**The records**
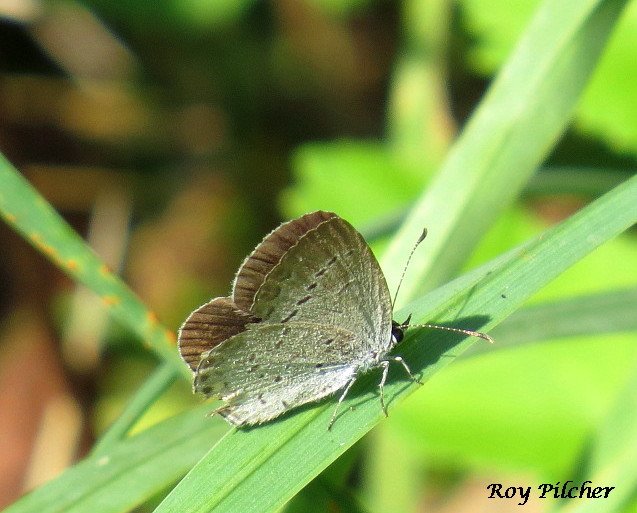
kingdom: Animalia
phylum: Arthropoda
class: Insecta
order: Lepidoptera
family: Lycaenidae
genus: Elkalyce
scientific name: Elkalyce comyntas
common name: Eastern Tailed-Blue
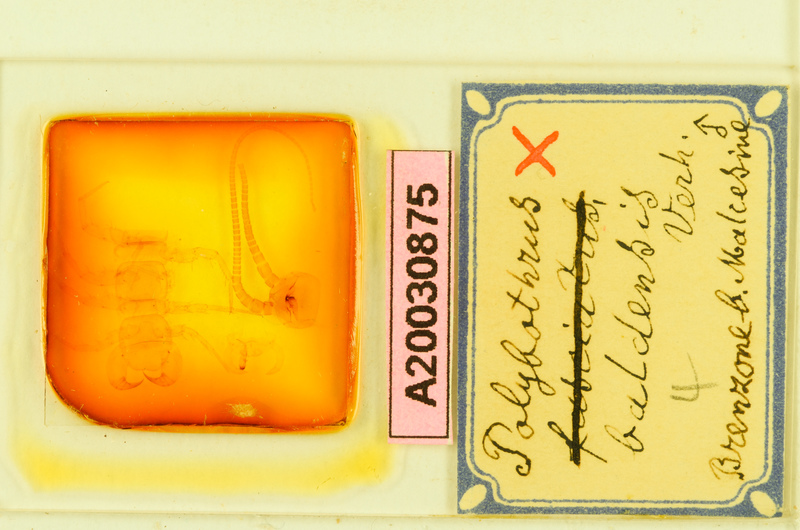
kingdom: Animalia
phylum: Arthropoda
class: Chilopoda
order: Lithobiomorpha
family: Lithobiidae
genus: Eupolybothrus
--
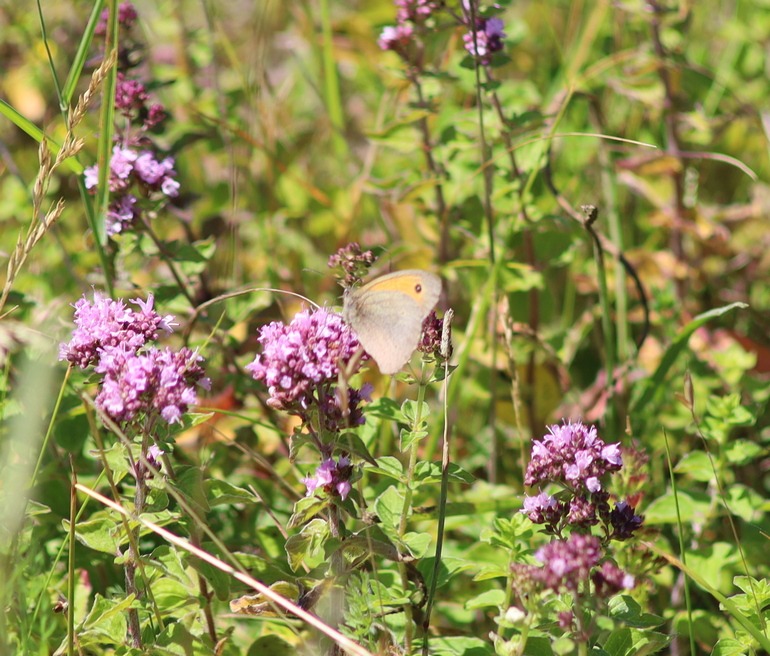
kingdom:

**Problem statement**
Quote the lines between the one holding "family: Lycaenidae" and the one holding "family: Lithobiidae", both included, and leave the pictures out.

**Finished answer**
family: Lycaenidae
genus: Elkalyce
scientific name: Elkalyce comyntas
common name: Eastern Tailed-Blue
kingdom: Animalia
phylum: Arthropoda
class: Chilopoda
order: Lithobiomorpha
family: Lithobiidae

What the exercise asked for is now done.